The nature of the global stock market is such that even the most calculated, advanced, algorithmic predictors and programs cannot accurately navigate through the volatility. Take China's recent market plunge, for example. After a year of steadily increasing investment in Chinese stocks - even in the face of economic stagnancy - the market bubble popped on June 12 and the Shanghai index dropped by a third, according to CNN. There were warning signs, but none prevented the downfall. Instead, investors held onto their assumptions right up until "Black Monday" (as the crash is now dubbed) when many panicked and sold immediately.
This behavior highlights a common practice among modern investors: relying on robots to guide trading decisions. A variety of mathematically-sound automatic investment "strategists" help investors select profitable assets and minimize risk, according to Wired. But when the market behaves erratically and losses mount, these investors, especially the inexperienced ones, need human guidance. That's why, despite the prevalence of bots and their relative benefits, the market for advisors and other finance professionals is still alive and well.
The problem with automatic investment
One might presume that bots are not as effective as they say - that the metrics they use to devise the best investment strategies is somehow flawed or incomplete. While they are far from perfect - nothing exists, so far, that can consistently and accurately predict market changes - they still do a pretty good job of making the right choices for investors.
The problem, according to Wired, lies with the investors themselves.
"[With robo-advising services], there's a danger for investors to panic and do something that may not be in their best interest," Aite Group senior analyst Sophie Schmitt told Wired, "which is selling right away."
"Inexperienced investors can make rash decisions, panic and sell their assets."
In other words, without the stability and trust a good financial advisor provides, inexperienced investors make rash decisions, panic and sell their assets. The robot services act in the interest of long-term investment, in which ups and downs are part of the natural progression. Riding the course is the best bet, but investors are emotional.
"If reading lines of text could allay the effects of human emotion, everyone would be a pretty great investor." Morningstar equity analyst Michael Wong explained to Wired. "Trust mainly comes when you build on a personal level not from a website."
There's also the issue of people who aren't in the stock market for long-term gains - though it's not the wisest investment move, some people would rather try high-risk, high-reward investments. Financial advisors can work with these individuals to mitigate risk while still seeking out assets that satisfy their criteria.
Job market for finance professionals expected to grow
As crises like the recent one in China and the global recession from 2008 remain fresh in investors' minds, it stands to reason professionals with the ability to alleviate those concerns will have no trouble finding work.

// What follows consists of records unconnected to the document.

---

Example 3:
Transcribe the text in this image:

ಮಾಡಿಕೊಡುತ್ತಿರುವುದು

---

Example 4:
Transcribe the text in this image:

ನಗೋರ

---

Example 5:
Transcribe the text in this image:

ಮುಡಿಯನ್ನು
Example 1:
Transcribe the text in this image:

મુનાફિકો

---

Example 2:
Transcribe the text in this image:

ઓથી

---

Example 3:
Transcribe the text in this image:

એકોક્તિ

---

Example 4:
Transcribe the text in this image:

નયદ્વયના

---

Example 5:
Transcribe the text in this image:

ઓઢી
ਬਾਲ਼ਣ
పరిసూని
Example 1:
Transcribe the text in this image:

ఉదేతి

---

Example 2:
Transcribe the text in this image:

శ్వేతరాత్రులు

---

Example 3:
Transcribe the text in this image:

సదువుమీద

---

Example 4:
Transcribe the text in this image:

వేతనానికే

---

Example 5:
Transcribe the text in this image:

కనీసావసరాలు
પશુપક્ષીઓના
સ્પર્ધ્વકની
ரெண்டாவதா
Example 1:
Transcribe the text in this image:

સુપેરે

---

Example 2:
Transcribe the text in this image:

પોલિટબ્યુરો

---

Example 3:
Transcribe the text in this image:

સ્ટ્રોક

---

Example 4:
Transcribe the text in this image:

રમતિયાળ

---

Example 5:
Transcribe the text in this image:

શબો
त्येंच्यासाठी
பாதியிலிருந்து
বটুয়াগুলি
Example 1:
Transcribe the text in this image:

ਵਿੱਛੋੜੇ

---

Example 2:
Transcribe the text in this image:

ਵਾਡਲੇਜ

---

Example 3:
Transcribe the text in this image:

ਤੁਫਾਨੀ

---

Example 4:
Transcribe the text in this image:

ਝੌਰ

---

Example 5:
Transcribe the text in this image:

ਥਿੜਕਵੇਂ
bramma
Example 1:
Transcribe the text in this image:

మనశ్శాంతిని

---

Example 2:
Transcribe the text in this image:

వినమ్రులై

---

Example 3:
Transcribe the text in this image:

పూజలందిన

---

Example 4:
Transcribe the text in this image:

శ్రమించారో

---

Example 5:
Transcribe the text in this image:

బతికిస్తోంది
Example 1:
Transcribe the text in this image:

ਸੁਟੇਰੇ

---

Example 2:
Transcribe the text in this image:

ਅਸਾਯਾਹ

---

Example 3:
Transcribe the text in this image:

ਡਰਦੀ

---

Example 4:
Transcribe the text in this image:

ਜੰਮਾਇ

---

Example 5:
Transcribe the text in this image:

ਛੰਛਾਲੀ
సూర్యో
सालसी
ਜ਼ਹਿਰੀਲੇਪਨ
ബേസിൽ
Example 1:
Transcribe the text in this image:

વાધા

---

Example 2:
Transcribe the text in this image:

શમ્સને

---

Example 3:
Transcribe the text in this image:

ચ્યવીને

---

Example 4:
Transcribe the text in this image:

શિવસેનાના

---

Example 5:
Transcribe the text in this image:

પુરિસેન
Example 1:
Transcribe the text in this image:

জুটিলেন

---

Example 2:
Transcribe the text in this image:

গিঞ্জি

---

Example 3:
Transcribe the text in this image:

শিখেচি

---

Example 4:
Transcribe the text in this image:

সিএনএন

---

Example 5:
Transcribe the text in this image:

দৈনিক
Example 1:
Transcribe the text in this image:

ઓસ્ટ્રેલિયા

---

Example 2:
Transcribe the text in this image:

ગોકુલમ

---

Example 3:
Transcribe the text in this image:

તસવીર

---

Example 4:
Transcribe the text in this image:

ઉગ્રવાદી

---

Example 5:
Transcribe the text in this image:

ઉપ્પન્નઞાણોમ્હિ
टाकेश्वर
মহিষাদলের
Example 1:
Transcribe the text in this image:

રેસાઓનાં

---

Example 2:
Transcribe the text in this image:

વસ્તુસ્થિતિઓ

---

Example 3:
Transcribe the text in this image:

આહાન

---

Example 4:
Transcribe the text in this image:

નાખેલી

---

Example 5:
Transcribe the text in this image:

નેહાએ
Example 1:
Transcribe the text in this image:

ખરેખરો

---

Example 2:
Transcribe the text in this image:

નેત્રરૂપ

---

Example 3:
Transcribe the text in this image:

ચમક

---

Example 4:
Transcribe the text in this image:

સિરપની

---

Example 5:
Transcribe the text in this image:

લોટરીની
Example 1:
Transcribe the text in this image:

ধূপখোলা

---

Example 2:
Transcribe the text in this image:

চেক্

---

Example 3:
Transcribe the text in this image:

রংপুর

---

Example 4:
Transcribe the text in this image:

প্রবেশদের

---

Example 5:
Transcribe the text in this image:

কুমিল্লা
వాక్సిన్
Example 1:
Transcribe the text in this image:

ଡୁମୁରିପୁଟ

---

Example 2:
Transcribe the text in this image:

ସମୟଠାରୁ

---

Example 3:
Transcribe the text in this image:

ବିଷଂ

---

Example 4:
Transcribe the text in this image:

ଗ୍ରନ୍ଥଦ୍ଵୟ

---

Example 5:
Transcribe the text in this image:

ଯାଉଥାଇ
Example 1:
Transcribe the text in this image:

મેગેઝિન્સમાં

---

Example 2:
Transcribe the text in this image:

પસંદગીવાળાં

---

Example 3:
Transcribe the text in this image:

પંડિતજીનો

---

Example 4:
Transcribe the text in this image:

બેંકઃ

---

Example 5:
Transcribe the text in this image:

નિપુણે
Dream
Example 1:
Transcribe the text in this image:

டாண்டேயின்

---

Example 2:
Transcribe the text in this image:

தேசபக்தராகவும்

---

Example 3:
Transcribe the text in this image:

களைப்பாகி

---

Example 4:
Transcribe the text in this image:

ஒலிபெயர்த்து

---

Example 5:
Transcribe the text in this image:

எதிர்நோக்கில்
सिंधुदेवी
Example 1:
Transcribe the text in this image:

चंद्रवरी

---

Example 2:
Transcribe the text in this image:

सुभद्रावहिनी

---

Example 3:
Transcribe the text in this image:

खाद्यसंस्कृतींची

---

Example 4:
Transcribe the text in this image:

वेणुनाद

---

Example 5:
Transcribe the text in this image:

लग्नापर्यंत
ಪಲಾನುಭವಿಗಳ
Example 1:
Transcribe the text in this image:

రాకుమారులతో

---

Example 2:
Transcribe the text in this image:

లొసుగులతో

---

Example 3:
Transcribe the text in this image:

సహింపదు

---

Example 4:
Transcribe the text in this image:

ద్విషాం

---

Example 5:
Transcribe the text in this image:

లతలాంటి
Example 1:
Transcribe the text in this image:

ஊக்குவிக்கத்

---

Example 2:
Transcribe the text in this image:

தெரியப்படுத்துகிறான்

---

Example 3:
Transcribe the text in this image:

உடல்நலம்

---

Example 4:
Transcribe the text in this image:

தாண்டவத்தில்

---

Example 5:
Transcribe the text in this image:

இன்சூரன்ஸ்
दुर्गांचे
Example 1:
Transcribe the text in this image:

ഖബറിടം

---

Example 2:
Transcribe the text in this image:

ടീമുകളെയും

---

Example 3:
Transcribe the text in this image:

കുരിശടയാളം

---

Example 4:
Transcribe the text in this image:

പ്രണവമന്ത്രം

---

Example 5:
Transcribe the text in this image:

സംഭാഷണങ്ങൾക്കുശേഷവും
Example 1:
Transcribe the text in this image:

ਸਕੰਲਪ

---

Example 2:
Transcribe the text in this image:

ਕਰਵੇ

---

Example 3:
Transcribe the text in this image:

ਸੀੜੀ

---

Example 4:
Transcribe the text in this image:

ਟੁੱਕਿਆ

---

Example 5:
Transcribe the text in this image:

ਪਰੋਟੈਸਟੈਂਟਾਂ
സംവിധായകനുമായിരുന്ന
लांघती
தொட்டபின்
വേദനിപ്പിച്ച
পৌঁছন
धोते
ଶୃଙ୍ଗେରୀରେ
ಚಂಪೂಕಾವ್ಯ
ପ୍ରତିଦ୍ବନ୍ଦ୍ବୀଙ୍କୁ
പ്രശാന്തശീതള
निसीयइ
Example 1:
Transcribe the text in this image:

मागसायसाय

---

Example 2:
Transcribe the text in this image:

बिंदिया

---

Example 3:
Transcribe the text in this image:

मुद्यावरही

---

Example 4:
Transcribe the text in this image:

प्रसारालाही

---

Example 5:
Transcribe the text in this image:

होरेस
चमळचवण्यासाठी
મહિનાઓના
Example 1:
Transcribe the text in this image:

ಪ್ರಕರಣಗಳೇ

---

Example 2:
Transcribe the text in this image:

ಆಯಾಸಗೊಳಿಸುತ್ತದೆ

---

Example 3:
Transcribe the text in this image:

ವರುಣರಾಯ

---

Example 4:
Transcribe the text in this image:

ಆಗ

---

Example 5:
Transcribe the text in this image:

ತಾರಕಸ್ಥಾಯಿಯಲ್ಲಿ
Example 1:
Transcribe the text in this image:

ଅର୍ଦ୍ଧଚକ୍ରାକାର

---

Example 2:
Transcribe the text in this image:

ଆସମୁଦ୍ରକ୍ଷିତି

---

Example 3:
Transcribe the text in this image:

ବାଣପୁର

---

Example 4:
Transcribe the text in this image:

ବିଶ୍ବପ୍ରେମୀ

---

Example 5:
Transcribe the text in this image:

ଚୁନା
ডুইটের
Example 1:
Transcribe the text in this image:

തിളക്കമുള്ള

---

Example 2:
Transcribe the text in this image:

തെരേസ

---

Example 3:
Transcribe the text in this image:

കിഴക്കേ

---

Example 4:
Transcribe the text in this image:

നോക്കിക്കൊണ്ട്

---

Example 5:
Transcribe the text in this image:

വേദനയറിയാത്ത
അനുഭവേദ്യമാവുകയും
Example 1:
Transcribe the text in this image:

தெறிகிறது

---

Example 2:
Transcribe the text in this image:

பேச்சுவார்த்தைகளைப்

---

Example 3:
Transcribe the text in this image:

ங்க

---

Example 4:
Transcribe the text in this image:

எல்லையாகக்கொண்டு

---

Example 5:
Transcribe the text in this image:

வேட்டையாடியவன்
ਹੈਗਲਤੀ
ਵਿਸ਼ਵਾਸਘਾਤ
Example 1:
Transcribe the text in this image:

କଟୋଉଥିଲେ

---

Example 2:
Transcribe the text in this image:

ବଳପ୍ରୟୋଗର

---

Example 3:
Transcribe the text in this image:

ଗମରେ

"In fact, the need for financial professionals across the spectrum tends to increase in times of economic uncertainty," explained Beacon Hill Financial Division Director Michael Pickens. "In 2002 and then again after 2008, increased regulation opened up the market for, among others, CPAs, auditors, and advisors. We continue to see the need for financial talent across the nation."
According to Quartz, the end of China's financial woes may still be a ways off. The Chinese government has made every effort to control its currency, the yuan, even as domestic liquidity becomes restricted. The source explained, "the government's grand plans to reduce its debt woes while preventing capital from flowing out may have the perverse effect of causing more of both."
The global market is only expanding and so is the market for financial industry experts.
Think Advisor ranked Financial Analyst as the second-fastest growing finance job from 2010 to 2020 with 23 percent employment increase in that time span. Personal financial advisor ranked No. 1 on that list, with plus-32 percent change.
"Driving that job growth are aging baby boomers seeking advice as they navigate retirement," the source stated. "Also, the decline in pension funds will compel younger workers to contact personal advisors."
It's important to note that, while financial advisors are likely to increase, so too are those automatic investment bots. The industries will likely need to find a middle ground - a way for each to complement the other and provide better overall services for investors. Ultimately, the role of advisors and similar professionals hinges upon the public's faith in the market as a whole. More investment is a good thing for the financial industry and they can help their own cause by providing top-notch service for their clients.